BdR76 / CSVLint

CSV Lint plug-in for Notepad++ for syntax highlighting, csv validation, automatic column and datatype detecting, fixed width datasets, change datetime format, decimal separator, sort data, count unique values, convert to xml, json, sql etc. A plugin for data cleaning and working with messy data files.
GNU General Public License v3.0
151 stars 8 forks source link

Make Reformat keep the quotes as-is like in the original file #57

Open artyb55 opened 1 year ago

artyb55 commented 1 year ago

Hi, Thank you for working on this plugin for Notepad++.

I'm trying to edit CSV files that aren’t compliant with RFC 4180 CSV rules, and I can’t change their format. They have some rows of differing lengths, and some fields are enclosed in quotes even though they don’t strictly have to be according to the standard. The files also have 4 header rows. I’ve been searching for an editor that will allow me to move some text to the right (by adding extra delimiters) so that info in the header is kept when I delete columns, and then align the delimiters so I can delete some columns, WITHOUT changing the formatting of the CSV file. I don’t know that behaviour could be added as options to this plugin?

I’ve tried LOTS of editors and only found one commercial piece of software that does what I need. I've been surprised how difficult it's been to find a way of doing this-spreadsheets mangle the quotes, and I can't find a text editor that will properly align the delimiters and keep the quotes.

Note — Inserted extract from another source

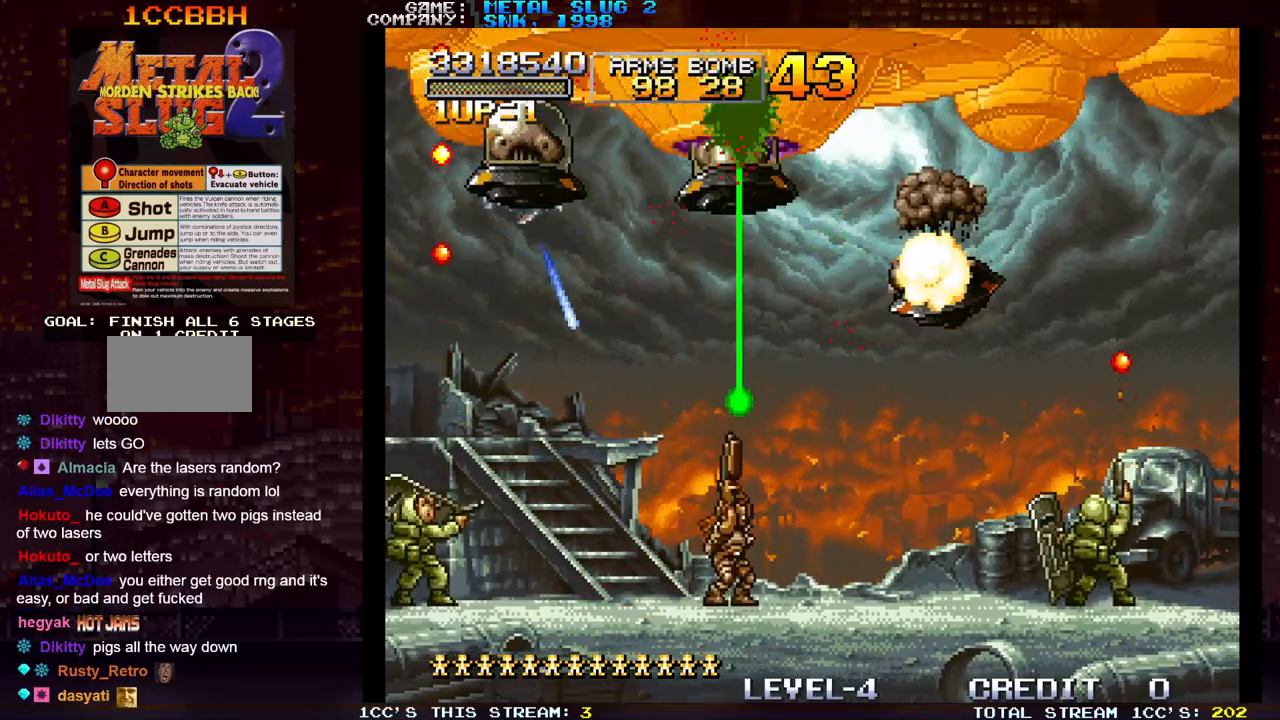
{"buttons": ["SQUARE"], "left_stick": "up", "events": [[33, "SQUARE", "down"], [83, "SQUARE", "up"], [100, "SQUARE", "down"], [133, "SQUARE", "up"], [200, "SQUARE", "down"], [250, "SQUARE", "up"], [283, "SQUARE", "down"], [333, "SQUARE", "up"], [383, "SQUARE", "down"], [433, "SQUARE", "up"], [467, "SQUARE", "down"]]}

What I'm doing is importing the file (which doesn't natively have a .csv extension). I'm then using the manual 'Detect Columns' to specify the delimiter. Ideally the plugin would be smart enough to not detect delimiters within quotes.

My next step is to use the 'Reformat' and 'Align vertically' options, at which point all the quote characters are removed from the file. None of the 'Re-apply quotes' options put them back everywhere they were. An option to not remove any quotes would be great. Datalogger files often have more than one line of headers as they store other info on the configuration. These files have 4 lines of headers, and the 'Align vertically' doesn't add enough space to all rows that they are properly aligned. #46 may relate to this (Autodetection of columns not working for more-than-one-row header).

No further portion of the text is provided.